Il est inquiété à la Libération et arrêté le 6 septembre 1944. Interné au camp Margueritte de Rennes, il est libéré le 10 janvier 1945. Son dossier est classé sans suite mais il fait l'objet d'une interdiction de séjour en Bretagne d'un an. Il est alors soutenu par René-Yves Creston et Marcel Cachin, un des fondateurs du PCF et directeur de l’Humanité !
Après la guerre, Youenn Drezen réside à Nantes. Il collabore à Al Liamm, la revue continuatrice de Gwalarn. Pour les débuts de la revue, il compose un court et élégant récit autobiographique, Sizhun ar breur Arturo, par lequel il entend, d'une part, redire aux milieux anticléricaux que le breton et la religion ne sont pas inséparables. Puis, il se consacre à écrire son chef d’œuvre d’après guerre : Skol Louarn Veïg Trebern (1972-1973), roman inspiré de sa jeunesse pauvre, un univers besogneux mais pittoresque de Pont-l'Abbé d'avant 1914. Youenn Drezen meurt à Lorient en 1972.
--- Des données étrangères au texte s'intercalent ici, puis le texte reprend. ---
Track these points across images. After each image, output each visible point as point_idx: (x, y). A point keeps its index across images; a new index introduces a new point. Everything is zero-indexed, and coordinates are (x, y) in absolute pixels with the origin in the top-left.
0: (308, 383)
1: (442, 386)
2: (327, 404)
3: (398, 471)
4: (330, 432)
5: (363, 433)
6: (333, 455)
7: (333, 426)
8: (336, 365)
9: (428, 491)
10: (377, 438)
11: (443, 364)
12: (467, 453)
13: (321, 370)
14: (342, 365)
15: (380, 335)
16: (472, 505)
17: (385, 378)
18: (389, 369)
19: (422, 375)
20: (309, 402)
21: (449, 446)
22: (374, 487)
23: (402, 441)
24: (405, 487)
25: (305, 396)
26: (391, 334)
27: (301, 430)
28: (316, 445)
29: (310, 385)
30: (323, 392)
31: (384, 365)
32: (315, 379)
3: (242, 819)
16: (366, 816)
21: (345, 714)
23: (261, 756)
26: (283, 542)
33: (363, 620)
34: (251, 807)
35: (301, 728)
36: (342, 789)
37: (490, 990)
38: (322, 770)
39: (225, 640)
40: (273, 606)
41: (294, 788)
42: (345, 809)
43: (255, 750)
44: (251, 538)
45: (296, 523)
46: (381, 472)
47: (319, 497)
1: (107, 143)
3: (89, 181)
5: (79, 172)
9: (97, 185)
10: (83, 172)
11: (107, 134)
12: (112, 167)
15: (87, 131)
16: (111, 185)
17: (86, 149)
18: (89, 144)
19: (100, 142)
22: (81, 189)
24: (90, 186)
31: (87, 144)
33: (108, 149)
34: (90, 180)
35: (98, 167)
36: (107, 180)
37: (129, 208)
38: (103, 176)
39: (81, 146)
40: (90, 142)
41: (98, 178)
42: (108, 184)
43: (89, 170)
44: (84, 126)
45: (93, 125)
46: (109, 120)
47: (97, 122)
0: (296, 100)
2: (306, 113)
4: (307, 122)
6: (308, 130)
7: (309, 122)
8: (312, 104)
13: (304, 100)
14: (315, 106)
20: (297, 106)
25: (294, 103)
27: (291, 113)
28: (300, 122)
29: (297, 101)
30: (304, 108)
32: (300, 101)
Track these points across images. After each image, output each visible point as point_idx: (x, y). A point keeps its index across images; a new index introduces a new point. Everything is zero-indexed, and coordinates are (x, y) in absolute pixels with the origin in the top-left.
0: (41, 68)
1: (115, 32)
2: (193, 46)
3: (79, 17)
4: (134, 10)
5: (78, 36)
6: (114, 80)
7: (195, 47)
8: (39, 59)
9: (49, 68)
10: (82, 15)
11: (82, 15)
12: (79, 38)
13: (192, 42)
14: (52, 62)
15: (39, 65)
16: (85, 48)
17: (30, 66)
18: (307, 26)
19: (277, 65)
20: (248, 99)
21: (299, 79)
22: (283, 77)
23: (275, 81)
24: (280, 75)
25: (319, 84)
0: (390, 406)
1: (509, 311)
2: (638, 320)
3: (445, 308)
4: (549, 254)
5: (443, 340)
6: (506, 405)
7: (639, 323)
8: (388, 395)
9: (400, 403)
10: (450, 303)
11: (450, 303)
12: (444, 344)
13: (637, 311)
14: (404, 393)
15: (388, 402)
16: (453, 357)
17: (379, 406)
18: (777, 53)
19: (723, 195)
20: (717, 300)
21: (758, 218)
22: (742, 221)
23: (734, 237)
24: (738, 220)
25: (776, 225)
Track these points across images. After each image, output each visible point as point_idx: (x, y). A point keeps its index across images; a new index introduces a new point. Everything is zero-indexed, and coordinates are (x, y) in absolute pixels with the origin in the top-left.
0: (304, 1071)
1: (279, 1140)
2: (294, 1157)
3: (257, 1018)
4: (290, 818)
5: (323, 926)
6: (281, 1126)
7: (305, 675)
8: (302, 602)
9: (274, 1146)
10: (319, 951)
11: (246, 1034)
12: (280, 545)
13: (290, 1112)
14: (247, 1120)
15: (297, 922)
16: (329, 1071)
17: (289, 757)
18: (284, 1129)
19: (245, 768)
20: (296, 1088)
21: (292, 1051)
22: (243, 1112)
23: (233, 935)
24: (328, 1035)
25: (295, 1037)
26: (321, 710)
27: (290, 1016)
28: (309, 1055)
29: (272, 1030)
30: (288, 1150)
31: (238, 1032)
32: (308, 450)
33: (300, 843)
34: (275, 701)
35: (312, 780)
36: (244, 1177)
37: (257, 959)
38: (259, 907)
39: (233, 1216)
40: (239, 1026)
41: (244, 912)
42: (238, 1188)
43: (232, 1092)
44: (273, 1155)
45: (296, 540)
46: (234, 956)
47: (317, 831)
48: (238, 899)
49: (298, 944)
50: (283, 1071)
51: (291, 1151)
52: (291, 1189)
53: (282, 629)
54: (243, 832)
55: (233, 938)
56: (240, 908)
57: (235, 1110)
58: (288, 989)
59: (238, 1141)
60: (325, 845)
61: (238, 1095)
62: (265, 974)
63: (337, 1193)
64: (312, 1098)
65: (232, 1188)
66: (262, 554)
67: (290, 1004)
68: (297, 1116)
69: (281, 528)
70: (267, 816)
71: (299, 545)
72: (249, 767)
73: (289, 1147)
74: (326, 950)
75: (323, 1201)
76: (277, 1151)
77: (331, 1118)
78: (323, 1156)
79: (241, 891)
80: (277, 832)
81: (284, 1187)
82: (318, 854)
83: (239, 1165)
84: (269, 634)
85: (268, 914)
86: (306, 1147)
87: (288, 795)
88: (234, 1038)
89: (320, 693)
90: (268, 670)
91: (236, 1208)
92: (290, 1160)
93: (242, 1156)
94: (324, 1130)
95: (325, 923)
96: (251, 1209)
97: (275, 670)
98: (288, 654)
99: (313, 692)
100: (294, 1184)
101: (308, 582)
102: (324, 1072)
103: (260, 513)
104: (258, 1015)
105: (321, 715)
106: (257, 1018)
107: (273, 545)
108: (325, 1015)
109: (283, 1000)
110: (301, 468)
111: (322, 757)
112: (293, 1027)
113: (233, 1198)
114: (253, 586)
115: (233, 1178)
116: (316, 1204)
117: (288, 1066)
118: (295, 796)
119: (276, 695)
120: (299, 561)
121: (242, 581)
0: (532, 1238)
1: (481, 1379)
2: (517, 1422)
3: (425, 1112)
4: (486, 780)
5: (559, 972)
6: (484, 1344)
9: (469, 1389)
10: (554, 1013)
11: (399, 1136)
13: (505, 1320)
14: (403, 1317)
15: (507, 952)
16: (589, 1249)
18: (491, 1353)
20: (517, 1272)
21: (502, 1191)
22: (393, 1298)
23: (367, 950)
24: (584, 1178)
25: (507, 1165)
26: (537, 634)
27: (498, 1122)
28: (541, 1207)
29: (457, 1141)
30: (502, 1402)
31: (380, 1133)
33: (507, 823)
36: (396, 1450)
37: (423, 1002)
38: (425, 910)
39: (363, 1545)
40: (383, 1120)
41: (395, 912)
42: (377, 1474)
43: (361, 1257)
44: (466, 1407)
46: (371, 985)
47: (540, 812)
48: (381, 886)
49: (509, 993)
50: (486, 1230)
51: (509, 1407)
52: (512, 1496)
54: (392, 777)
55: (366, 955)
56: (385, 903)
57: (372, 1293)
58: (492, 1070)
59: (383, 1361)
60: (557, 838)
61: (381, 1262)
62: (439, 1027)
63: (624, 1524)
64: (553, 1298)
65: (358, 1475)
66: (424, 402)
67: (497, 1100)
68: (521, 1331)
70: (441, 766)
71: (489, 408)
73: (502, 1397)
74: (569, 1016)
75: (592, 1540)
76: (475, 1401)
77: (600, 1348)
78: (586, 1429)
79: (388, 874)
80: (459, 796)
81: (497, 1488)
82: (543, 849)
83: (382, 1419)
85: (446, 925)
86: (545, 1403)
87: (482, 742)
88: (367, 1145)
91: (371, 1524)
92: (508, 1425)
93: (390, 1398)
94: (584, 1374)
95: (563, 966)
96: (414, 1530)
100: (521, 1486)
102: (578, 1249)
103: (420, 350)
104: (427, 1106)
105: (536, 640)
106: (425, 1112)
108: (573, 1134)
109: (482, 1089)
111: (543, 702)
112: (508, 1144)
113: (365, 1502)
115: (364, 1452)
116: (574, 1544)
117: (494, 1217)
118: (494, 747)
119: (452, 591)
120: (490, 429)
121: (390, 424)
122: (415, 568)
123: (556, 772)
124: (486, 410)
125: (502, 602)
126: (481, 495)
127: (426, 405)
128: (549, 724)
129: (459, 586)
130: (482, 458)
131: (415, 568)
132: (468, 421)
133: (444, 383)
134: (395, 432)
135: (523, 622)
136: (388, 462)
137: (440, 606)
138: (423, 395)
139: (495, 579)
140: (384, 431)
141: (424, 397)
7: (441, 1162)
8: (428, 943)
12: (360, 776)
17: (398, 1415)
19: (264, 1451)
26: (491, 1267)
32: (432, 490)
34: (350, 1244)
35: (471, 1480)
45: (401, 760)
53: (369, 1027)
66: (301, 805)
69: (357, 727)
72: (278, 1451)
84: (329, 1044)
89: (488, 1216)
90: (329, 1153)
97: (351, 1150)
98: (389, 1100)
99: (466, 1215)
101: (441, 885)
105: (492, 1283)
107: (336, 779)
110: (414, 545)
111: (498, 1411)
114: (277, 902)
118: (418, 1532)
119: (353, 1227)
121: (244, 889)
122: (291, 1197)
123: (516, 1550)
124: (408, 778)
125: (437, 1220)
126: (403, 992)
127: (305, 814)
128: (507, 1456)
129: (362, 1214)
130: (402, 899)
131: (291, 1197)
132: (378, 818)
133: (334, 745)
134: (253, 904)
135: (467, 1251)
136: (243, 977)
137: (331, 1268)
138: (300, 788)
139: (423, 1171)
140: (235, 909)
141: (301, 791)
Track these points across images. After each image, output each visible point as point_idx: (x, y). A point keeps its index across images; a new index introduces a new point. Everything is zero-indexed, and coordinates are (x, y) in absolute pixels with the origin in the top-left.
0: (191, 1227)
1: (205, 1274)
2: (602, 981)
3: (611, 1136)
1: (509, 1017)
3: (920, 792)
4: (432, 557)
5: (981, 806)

La rue Youenn Drezen de Brest fut la première contestée par la très rouge « Libre pensée » du Finistère en 2006. Celle-ci exigeait qu’elle fût débaptisée car « elle porte le nom d’un nationaliste breton qui s’est tristement signalé dans les périodes les plus sombres de notre histoire ». Ces nostalgiques d’une idéologie mortifère se sont également attaqués à bien d’autres militants bretons : Roparz Hemon, Loeiz Herrieu, Polig Monjarret… Aujourd’hui c’est la rue de Pont-l’Abbé qui porte le nom de l’écrivain breton qui est dans le collimateur du Parti communiste français. Ce dernier accuse l’auteur d’Itron Varia Garmez d’avoir « prôné la collaboration avec l’ennemi nazi en professant une idéologie raciale, un antisémitisme et en encourageant la délation des patriotes et des résistants ». Voila un extrait de la prose, ou plutôt de la bile, que l’on peut lire sur le blog du PC bigouden :
« Il serait temps que cette tache incongrue disparaisse enfin du panorama des rues de la ville où cohabitent les rues Jean Moulin, du Général de Gaulle, Louis Lagadic, Rol-Tanguy, où subsiste cet outrage permanent imposé à la mémoire de l'écrivain Auguste Dupouy, père de deux fils résistants qui périrent dans des camps de concentration et dont la rue se situe à la perpendiculaire de celle de Youenn Drezen »…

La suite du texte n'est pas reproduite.